Per-instance keypoint data
BEGIN
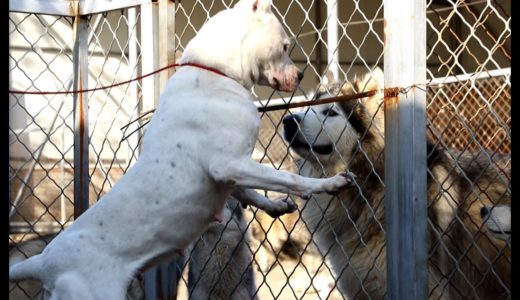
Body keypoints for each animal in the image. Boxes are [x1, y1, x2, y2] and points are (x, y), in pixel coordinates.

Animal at [9, 1, 354, 298]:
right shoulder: (229, 164)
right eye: (284, 46)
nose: (300, 75)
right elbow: (287, 177)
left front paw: (275, 206)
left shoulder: (229, 175)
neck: (213, 71)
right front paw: (328, 184)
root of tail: (44, 262)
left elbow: (251, 192)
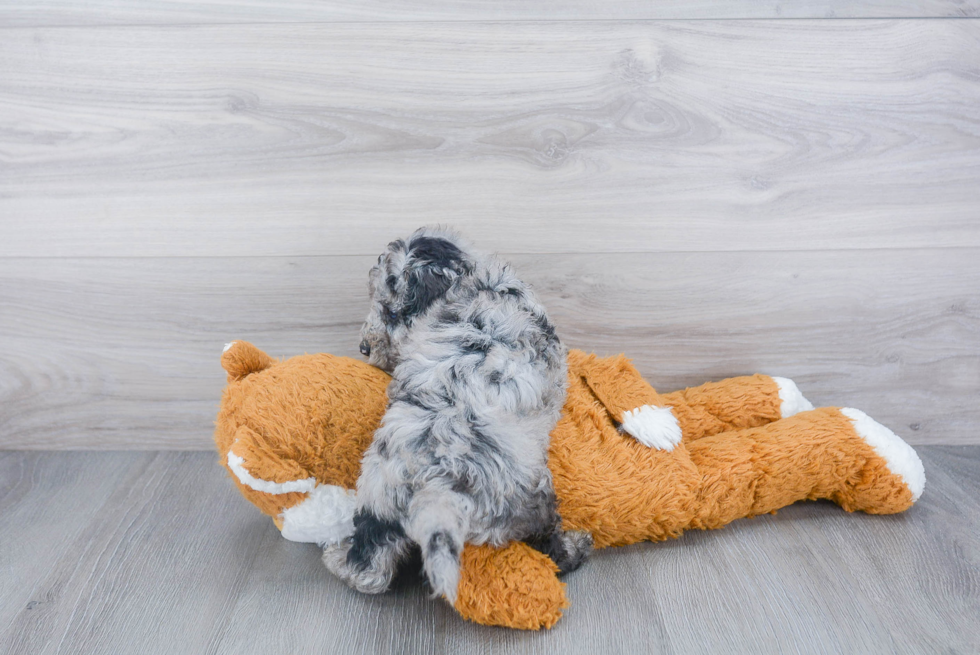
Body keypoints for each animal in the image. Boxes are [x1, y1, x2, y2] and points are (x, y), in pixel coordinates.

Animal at [326, 228, 592, 604]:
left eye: (390, 314)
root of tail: (436, 485)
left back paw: (341, 560)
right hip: (530, 493)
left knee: (370, 563)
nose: (364, 348)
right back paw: (575, 547)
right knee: (547, 539)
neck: (471, 282)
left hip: (379, 496)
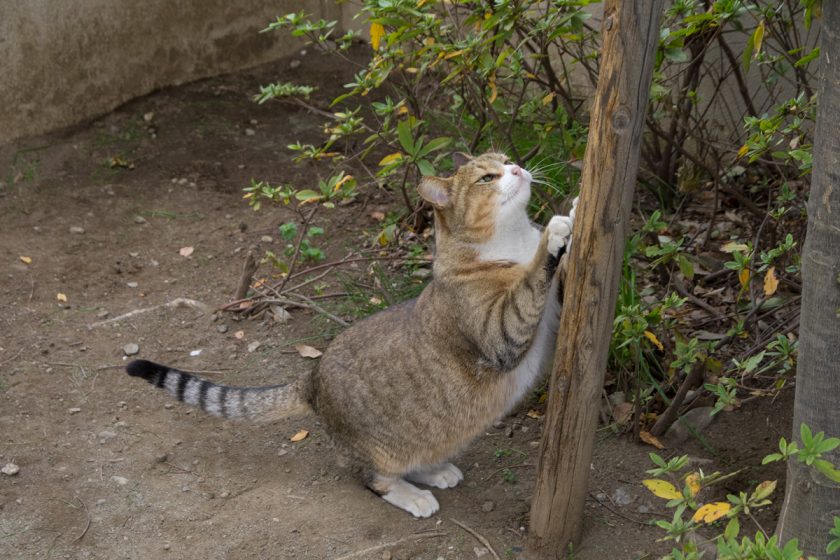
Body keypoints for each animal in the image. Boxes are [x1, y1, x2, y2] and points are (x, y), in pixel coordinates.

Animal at [126, 152, 576, 516]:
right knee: (374, 478)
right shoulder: (499, 335)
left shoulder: (552, 315)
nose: (518, 168)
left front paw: (571, 210)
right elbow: (531, 281)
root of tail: (311, 377)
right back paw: (413, 495)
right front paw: (555, 231)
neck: (509, 240)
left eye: (507, 160)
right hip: (379, 449)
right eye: (487, 177)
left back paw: (435, 471)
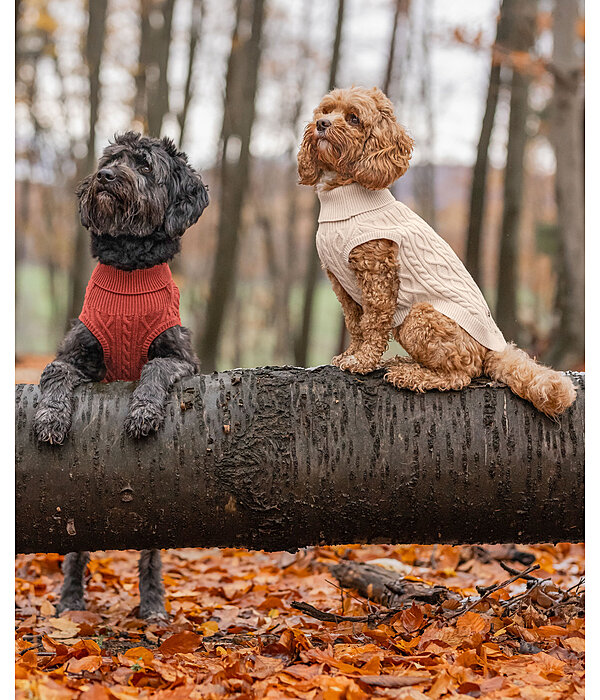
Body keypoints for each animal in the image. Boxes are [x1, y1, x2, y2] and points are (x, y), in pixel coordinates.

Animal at [34, 131, 211, 616]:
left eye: (145, 166)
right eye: (109, 160)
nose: (108, 176)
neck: (130, 267)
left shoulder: (181, 357)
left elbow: (154, 368)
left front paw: (143, 413)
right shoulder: (75, 354)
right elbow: (54, 375)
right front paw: (50, 418)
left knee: (151, 548)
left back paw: (152, 604)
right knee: (76, 544)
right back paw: (71, 599)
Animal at [298, 85, 576, 418]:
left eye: (353, 118)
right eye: (326, 111)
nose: (321, 124)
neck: (344, 193)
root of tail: (491, 348)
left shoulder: (378, 276)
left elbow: (373, 324)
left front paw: (362, 362)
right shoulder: (342, 285)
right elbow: (355, 324)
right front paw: (350, 354)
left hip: (419, 317)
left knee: (460, 375)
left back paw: (410, 374)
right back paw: (405, 363)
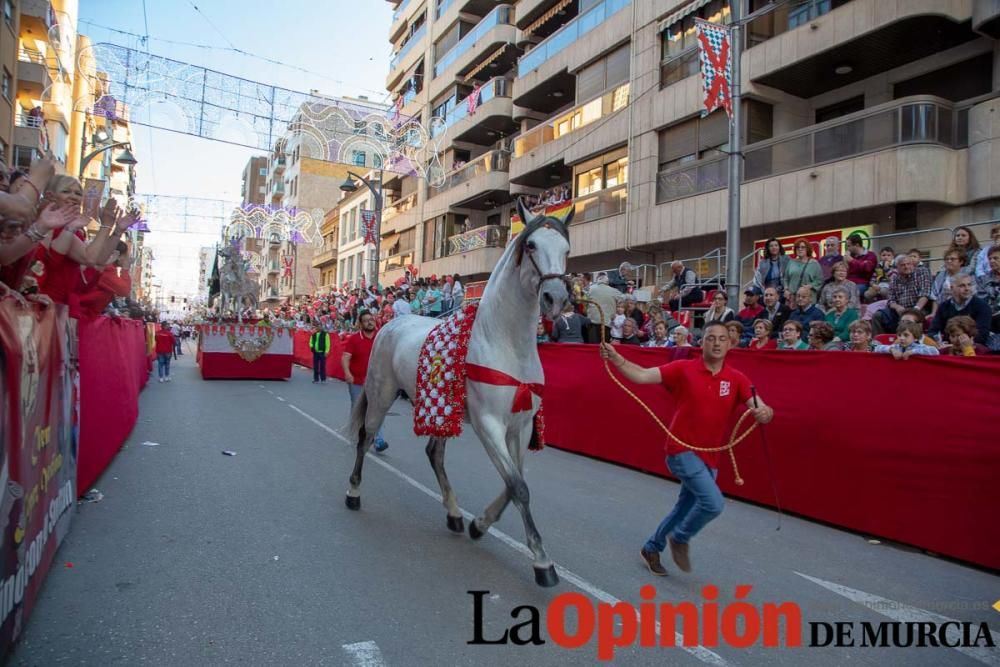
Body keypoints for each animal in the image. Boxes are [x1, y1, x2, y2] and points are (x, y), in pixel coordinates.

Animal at [348, 201, 576, 588]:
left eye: (567, 250)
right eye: (531, 246)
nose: (555, 298)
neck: (505, 343)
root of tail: (390, 323)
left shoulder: (521, 426)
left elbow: (515, 483)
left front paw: (479, 524)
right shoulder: (488, 425)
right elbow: (518, 487)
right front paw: (542, 563)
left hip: (442, 411)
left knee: (434, 454)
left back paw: (455, 514)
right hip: (381, 394)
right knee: (365, 438)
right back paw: (353, 493)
END
What you have to do. Look through the records and copy every line that has the word "tail".

Answer.
root of tail: (44, 262)
root of tail: (436, 485)
root of tail: (311, 377)
root of tail: (491, 348)
root of tail: (390, 323)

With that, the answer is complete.